Data sets and software are important by-products products of research in fields that depend upon data-intensive and high performance computing. But these elements are typically absent when research results are recorded in a journal article or conference proceedings. There is a growing sense in the computational community that this gap needs to be filled if we are to create a stable base of research upon which reliable advances may be built. In short, we need to ensure that computational results are as reproducible as those from experiments.
I am part of a small team at SC16 that over the next several years will work to promote and support replication and reproducibility of computational results. One of the approaches we are exploring is to use SC’s Student Cluster Competition (SCC) to test the reproducibility of results presented in papers at previous SC conferences. This is the first time that students have been challenged to reproduce results from a recent computational paper rather than run more traditional benchmark applications.
After evaluating submissions from past SC paper authors, the SCC selected “A parallel connectivity algorithm for de Bruijn graphs in metagenomic applications” by Flick, Jain, Pan, and Aluru for the inaugural reproducibility initiative at SC16 (the paper is available from the ACM Digital Library). Results from this paper will be reproduced by the 14 teams taking part in the cluster competition in November.

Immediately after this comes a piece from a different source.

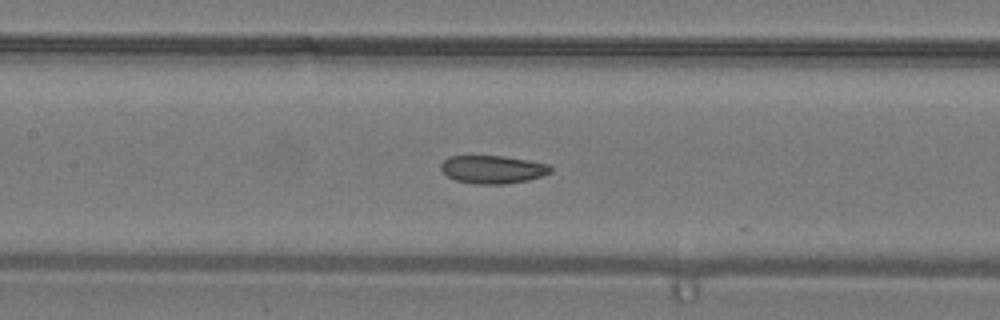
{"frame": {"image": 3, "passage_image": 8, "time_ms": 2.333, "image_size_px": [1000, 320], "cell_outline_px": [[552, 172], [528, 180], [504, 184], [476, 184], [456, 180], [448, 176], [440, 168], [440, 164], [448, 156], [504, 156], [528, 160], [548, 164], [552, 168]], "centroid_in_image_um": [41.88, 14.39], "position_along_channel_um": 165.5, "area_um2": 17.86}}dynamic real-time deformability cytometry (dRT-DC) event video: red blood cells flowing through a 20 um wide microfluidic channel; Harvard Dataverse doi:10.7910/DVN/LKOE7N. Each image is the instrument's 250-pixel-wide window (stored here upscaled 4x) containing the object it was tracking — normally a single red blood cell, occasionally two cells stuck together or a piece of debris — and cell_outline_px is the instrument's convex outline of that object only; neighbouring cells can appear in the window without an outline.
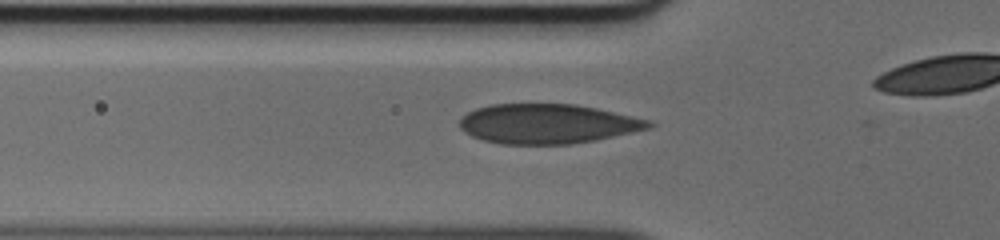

We hope our student teams will be especially engaged by the idea that they aren’t running just a sterile benchmark application but rather, by attempting to reproduce previously reported application performance, they are actively taking part in the scientific process. We believe this kind of early engagement will be very important to efforts to make reproducibility a standard part of the computational research process.
One of the paper’s co-authors, Chirag Jain, will be helping the SCC committee to create a challenging competition task for the students and will serve as a judge during the competition.
About the Author:
Michela Taufer is the SC16 Panels Chair and a SC16 SCC Reproducibility Committee Member. She is the David and Beverly J.C. Mills Career Development Chair from the University of Delaware. Michela has a long history of interdisciplinary work with high-profile computational biophysics groups in several research and academic institutions.
Her research interests include software applications and their advance programmability in heterogeneous computing (i.e., multi-core platforms and GPUs); cloud computing and volunteer computing; and performance analysis, modeling and optimization of multi-scale applications. She has been serving as the principal investigator of several NSF collaborative projects. She also has significant experience in mentoring a diverse population of students on interdisciplinary research.